Of course once the Laffer Curve went into effect our business tax take would rise & so long as we had negotiated the refund on the proportion of CT taken in Scotland rather than the amount payable as the economy grows we woyuld see the gap close.
 
Well, what I would suggest is separate corporate income taxes for Scotland and the rest of Britain. The income from these taxes would go to each capital and be spent by each on their own projects. Scotland would get all the revenue from its corp tax, but would get less from London in return. If you could get Hollyrood to live on less then you could cut, or eliminate the tax.
 
Because Scotland is poorer than the UK average I think we would want & be entitled to some balancing factor. A lot of innumerate SNP supporters simply refuse to accept that we are getting more than we raise which makes intelligent discussion involving them difficult.

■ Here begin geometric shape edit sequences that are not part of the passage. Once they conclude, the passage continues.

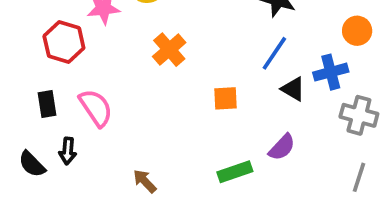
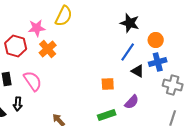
orange circle: (357, 31) -> (156, 40), moved
orange cross: (169, 50) -> (48, 49), moved
orange square: (226, 98) -> (108, 84), moved

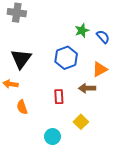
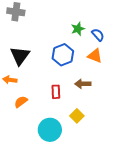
orange triangle: (100, 69) -> (95, 56), moved, turned 49
orange semicircle: (22, 107) -> (21, 102), turned 72
cyan circle: (53, 137) -> (50, 130), size x1.5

I have no doubt Scotland's government could spend a lot less (I have given the examples of windmillery & "Scottish Enterprise") but the will seems to be missing. Come to that I am sure it could be done in London too.
 
Come to that I am sure it could be done in London too.

Scotland can be the example for the rest of Britain.

Because Scotland is poorer than the UK average I think we would want & be entitled to some balancing factor.

I don't think you are entitled to squat. As long as you accept London's money you will do what they tell you even if it is destructive to Scotland. All of this is in accord with the Golden Rule:

He who has the gold makes the rules.

Either Scotland can pay its own bills and send a small amount to London to pay for the military protection that it receives, or the entire exercise in Scottish independence is a farce. Of course, when I talk of sending a small amount to London, I am including tariff revenue, North Sea excise taxes, and whatever revenue you can scrounge up.


With proper management Hollyrood could be entirely self sufficient financially.
 
I would very much like it to be such an example, as ireland has been, but for cultural reasons Ireland didn't get noticed as much in London as here.

I have no doubt Scotland could be fully independent & what we get, after counting Scotland's oil, isn't that much - probably less than we pay the EU, certainly far less than adding the cost of EU regulations. It isn't a deal breaker if it comes to independence but I do think that in any union there should be some pressure towards equalisation.
 
I wasn't talking about financial independence from the EU, although I advocate that too.

But if you do point out that Scotland is receiving more than it is paying then you should also point out that that is what is driving socialism and dependence on London. And you should state that Scotland can make it without a hand out.

Is a summary of Hollyrood's budget available online?

Of course, if Britain goes broke you may get your financial independence sooner than you planned.
 
Scottish budget
http://www.scotland.gov.uk/Resource/Doc/238287/0065416.pdf
pdf p 126 for the total.

If Britain went bust we would still be stuck with our share of the national debt. Apart from anything else most government debt is owed to citizens.